Et, pour certains enseignants, ça peut être vraiment un moment délicat, un moment pour lequel ils sentent qu’ils sont dans les limites de ce qu’ils peuvent apporter à l’élève.
Cette question de l’attention à la vulnérabilité est relativement récente.
On peut dire que la crise sanitaire a révélé les vulnérabilités de nombreux élèves qui préexistaient à la crise sanitaire.
Et les enseignants eux-mêmes sont vulnérabilisés dans leur situation professionnelle, pour nombre d’entre eux, eu égard au fait que l’exercice du métier d’enseignant est devenu véritablement un métier de plus en plus complexe.

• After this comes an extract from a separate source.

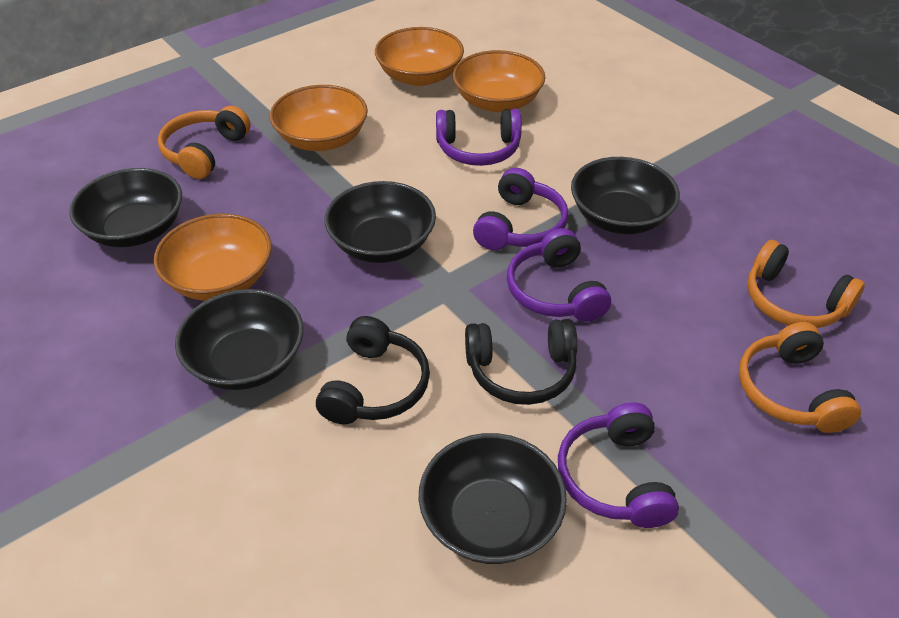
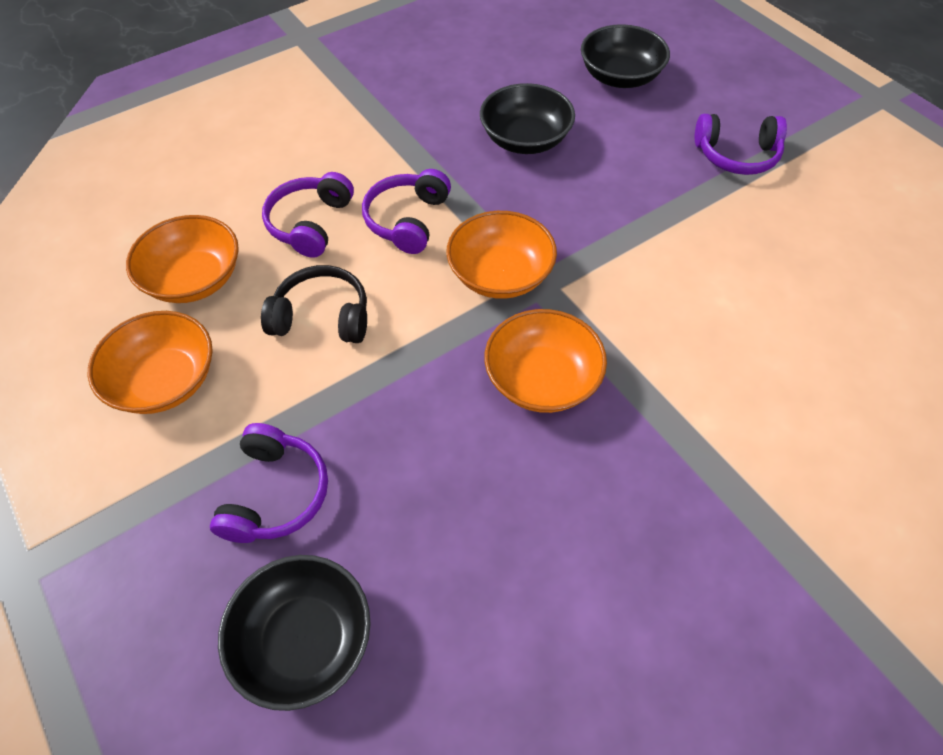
black bowl: 5 -> 3
black headphones: 2 -> 1
orange headphones: 3 -> 0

Or, on peut dire que, même si on observe beaucoup plus de bienveillance globalement à tous les niveaux de l’Institution, il y a encore des enseignants qui ne sont pas complètement dans la bienveillance vis-à-vis des élèves, parce que… pour des souffrances personnelles qui peuvent les traverser, des situations très complexes qu’ils ont à gérer, parfois, aussi, une maladresse, des mauvaises habitudes prises… Et puis aussi, dans les relations entre cadres et enseignants, des personnels d’encadrement qui ne sont pas tous toujours dans une relation constructive, positive, suffisamment bienveillante avec les enseignants.
Et j’entends énormément d’enseignants être en demande de bienveillance vis-à-vis des chefs d’établissement et des inspecteurs.

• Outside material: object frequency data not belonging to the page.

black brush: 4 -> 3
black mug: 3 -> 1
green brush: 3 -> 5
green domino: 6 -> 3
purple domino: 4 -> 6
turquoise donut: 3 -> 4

J’ai observé en 25 ans énormément de progrès à ce niveau-là, indéniablement.
Mais tout n’est pas encore parfait et je crois que nous avons encore honnêtement à nous regarder, honnêtement dans ce travail d’analyse, de prise en considération, de maladresses qui peuvent être commises et de savoir s’excuser est aussi, me semble-t-il, une compétence psychosociale qui est devenue absolument essentielle.
La notion de bien-être est une notion complexe et c’est une notion qui renvoie principalement à la satisfaction des besoins fondamentaux, qu’il s’agisse du besoin d’être reconnu dans son travail, d’être sécurisé dans la relation avec les collègues, d’être soutenu, d’être considéré à la hauteur de son engagement.
C’est aussi la satisfaction de ses attentes.
On peut avoir des attentes précises, qui peuvent être des attentes organisationnelles, des attentes en termes d’encadrement, matérielles aussi, qui sont essentielles, qui contribuent au bien-être de l’enseignant.
Puis, bien sûr, des attentes relationnelles, puisque c’est un métier de la relation et, qu’il s’agisse de la relation avec les élèves, les familles, les collègues, on est bien dans ce métier lorsque les relations sont satisfaisantes.
C’est vraiment une variable qu’on retrouve de manière transversale dans beaucoup de recherches sur les facteurs du bien-être dans ces métiers.